Bill you make good points as always, great to have your expert opinion.

Having worked with a friend changing speakers in a 4-12 cab it was surprising to note the difference in sound. Cabs were a Randall 4-12 that he modded to Vintage 30's. We changed speakers and put them in a..can't remember the name Baltic birch cab. Might of been Avatar, was made in Canada and ordered in.

The new cab was very different to the point of the amp settings needed to be changed, much brighter. The bottom end also had very strong clear bass.

Both cabs were ply and almost the exact same size, using the same speakers we got two different tones.
Bracing and construction probably had lots to do with it but it does prove that cabs can sound different even though they look the same.


----------



## Wild Bill (May 3, 2006)

Bevo said:


> Bill you make good points as always, great to have your expert opinion.
> 
> Having worked with a friend changing speakers in a 4-12 cab it was surprising to note the difference in sound. Cabs were a Randall 4-12 that he modded to Vintage 30's. We changed speakers and put them in a..can't remember the name Baltic birch cab. Might of been Avatar, was made in Canada and ordered in.
> 
> ...


Yeah, you've demonstrated one of the sad things about buying wood these days - moisture content! In the glory years lumber yards seemed to let their woods dry out for a much longer time. Now they can't wait to flog it off the shelf!
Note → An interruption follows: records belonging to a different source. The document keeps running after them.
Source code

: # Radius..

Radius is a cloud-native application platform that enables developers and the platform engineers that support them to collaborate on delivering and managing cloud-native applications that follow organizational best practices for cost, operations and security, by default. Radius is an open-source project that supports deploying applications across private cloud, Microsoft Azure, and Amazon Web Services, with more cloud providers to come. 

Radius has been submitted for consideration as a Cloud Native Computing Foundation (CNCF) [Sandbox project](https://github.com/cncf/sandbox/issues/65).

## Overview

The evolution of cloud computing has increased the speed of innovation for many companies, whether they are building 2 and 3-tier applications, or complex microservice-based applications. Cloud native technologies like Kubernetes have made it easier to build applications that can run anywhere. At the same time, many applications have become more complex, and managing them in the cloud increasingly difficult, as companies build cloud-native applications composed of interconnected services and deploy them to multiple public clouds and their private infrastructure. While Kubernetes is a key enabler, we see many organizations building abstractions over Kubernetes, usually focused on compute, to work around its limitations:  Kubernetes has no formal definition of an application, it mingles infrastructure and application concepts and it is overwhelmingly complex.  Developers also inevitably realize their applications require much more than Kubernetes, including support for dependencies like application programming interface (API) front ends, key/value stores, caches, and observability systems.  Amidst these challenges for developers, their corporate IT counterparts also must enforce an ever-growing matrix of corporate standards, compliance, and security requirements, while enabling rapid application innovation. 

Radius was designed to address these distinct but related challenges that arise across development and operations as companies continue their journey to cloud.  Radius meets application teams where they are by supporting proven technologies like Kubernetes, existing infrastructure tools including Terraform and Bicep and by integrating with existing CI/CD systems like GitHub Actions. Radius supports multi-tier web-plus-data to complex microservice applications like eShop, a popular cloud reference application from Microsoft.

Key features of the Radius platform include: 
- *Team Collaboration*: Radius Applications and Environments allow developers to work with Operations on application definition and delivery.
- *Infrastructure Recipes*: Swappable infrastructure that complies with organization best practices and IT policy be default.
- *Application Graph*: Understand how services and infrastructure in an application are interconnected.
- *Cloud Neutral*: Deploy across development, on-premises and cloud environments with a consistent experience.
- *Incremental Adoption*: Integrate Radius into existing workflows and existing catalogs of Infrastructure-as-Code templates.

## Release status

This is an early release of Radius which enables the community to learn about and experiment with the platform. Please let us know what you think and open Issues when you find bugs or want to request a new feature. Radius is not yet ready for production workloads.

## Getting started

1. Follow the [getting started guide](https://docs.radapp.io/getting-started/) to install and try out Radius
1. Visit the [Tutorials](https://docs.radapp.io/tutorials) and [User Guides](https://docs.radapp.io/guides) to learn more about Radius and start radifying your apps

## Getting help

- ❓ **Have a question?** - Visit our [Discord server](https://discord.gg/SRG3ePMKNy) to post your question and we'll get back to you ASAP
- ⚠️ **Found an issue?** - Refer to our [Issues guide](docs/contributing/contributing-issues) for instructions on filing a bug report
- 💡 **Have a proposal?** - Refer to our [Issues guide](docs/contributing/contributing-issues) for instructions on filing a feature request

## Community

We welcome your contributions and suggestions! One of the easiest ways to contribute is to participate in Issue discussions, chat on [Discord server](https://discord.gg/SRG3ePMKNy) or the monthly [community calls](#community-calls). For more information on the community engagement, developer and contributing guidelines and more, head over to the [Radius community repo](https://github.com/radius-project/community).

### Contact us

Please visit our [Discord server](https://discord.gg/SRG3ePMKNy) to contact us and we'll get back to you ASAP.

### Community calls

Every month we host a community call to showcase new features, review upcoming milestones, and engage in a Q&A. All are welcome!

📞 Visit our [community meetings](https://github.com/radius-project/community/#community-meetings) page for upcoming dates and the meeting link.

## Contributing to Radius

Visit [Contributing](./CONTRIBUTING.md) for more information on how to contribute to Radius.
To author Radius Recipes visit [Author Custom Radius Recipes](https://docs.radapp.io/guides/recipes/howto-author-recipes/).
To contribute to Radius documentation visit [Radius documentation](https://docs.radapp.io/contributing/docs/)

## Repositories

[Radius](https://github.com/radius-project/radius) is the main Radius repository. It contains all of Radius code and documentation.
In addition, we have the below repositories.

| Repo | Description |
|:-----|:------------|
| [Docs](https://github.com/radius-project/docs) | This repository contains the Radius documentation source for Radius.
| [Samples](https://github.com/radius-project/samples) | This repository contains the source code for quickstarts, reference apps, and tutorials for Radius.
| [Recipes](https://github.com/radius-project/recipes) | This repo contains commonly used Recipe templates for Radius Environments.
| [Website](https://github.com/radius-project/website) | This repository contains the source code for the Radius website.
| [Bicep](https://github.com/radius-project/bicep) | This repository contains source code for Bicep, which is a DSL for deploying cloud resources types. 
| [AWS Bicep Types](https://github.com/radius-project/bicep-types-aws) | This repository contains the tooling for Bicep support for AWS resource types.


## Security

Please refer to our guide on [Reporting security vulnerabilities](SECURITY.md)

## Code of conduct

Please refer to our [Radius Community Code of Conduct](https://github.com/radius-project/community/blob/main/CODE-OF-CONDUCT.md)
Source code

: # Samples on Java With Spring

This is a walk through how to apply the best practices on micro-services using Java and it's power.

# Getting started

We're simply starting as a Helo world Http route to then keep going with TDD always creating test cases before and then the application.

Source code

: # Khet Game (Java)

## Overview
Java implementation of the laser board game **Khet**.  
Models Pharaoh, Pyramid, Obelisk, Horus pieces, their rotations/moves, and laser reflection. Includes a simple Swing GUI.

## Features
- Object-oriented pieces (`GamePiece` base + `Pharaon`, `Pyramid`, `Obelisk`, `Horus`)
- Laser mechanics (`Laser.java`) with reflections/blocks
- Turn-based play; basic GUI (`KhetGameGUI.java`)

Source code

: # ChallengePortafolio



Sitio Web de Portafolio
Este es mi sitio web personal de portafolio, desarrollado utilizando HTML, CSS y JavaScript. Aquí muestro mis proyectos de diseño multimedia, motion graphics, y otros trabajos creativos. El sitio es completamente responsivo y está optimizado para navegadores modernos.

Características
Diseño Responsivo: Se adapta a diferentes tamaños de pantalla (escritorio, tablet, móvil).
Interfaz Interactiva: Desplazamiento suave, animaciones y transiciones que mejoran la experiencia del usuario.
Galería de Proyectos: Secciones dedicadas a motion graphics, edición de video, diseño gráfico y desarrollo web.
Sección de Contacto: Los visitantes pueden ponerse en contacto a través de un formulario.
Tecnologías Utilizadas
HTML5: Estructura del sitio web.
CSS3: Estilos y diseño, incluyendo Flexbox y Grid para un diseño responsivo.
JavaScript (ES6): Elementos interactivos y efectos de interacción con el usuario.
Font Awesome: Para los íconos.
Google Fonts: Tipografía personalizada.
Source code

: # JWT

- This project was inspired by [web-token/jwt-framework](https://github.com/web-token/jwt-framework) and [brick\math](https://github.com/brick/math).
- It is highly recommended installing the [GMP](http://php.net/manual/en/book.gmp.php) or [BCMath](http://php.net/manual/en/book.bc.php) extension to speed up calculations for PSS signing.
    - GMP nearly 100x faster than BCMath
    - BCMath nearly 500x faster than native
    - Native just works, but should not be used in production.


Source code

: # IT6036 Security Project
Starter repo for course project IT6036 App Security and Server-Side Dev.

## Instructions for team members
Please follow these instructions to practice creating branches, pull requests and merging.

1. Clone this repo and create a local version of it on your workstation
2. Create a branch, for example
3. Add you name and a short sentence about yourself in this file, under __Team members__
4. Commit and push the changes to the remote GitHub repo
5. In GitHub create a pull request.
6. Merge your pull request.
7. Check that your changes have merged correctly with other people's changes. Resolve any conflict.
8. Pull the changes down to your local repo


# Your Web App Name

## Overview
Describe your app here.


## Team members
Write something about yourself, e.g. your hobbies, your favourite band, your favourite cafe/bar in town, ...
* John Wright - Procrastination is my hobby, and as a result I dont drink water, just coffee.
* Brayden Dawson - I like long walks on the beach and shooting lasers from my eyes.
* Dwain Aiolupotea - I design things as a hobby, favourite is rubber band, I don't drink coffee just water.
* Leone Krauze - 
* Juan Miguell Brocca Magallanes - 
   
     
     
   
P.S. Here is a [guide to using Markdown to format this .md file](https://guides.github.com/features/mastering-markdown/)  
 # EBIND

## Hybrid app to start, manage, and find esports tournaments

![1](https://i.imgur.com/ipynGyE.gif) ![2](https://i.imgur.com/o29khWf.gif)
The moisture content affects the overall weight of the wood and also the density. That's what likely caused the tone differences you heard, although you may be right about the bracing and how the joints were glued or screwed.

There's a story going around about how some builder made a replica of the classic Fender 4-10 cab from the early 60's and gave it to Clapton to play. They were shocked when he told them it didn't sound the same as an original that he had. They thought they had replicated it exactly. Finally they thought about the moisture content of the wood being higher. They sourced some old farm pine barn board, planed it down and used that for their cab. Clapton then claimed he couldn't hear the difference!

Don't know if the story is actually an urban myth but it's been around for a while and it makes sense!:smile:

:food-smiley-004:


----------



## Bevo (Nov 24, 2006)

Huh, well that is interesting. We have discovered the same thing with some of our construction projects using high end woods. Some of the woodwork was shrinking...this explains that!


----------



## dylanreimer (Nov 16, 2009)

*Would This Work?*

Hey there Friends!

I'm building a custom cab. but the cab itself will be wood (not sure what kind yet). and i was wondering if it would work to have an acrylic baffle board? (sorry if i use the wrong lingo) i play in a... happy techno hardcore band haha. i wanna put lights behind it! 

Peace,
Dylan


----------



## greco (Jul 15, 2007)

Hey Dylan....sounds like a VERY cool idea!!

I'm not an expert in plastics but I'm thinking that you might need to look at using Lexan as it is tough and doesn't shatter/crack with drilling. However, it will be heavy and expensive. I'm not sure how well the various plastics will conduct all of the frequency ranges of the speaker into the cab. What thickness of plastic/acrylic were you thinking of using?

I'll be interested in what others respond with.........good luck........be sure to post a pic if you decide to try the plastic baffle concept.

Cheers

Dave


----------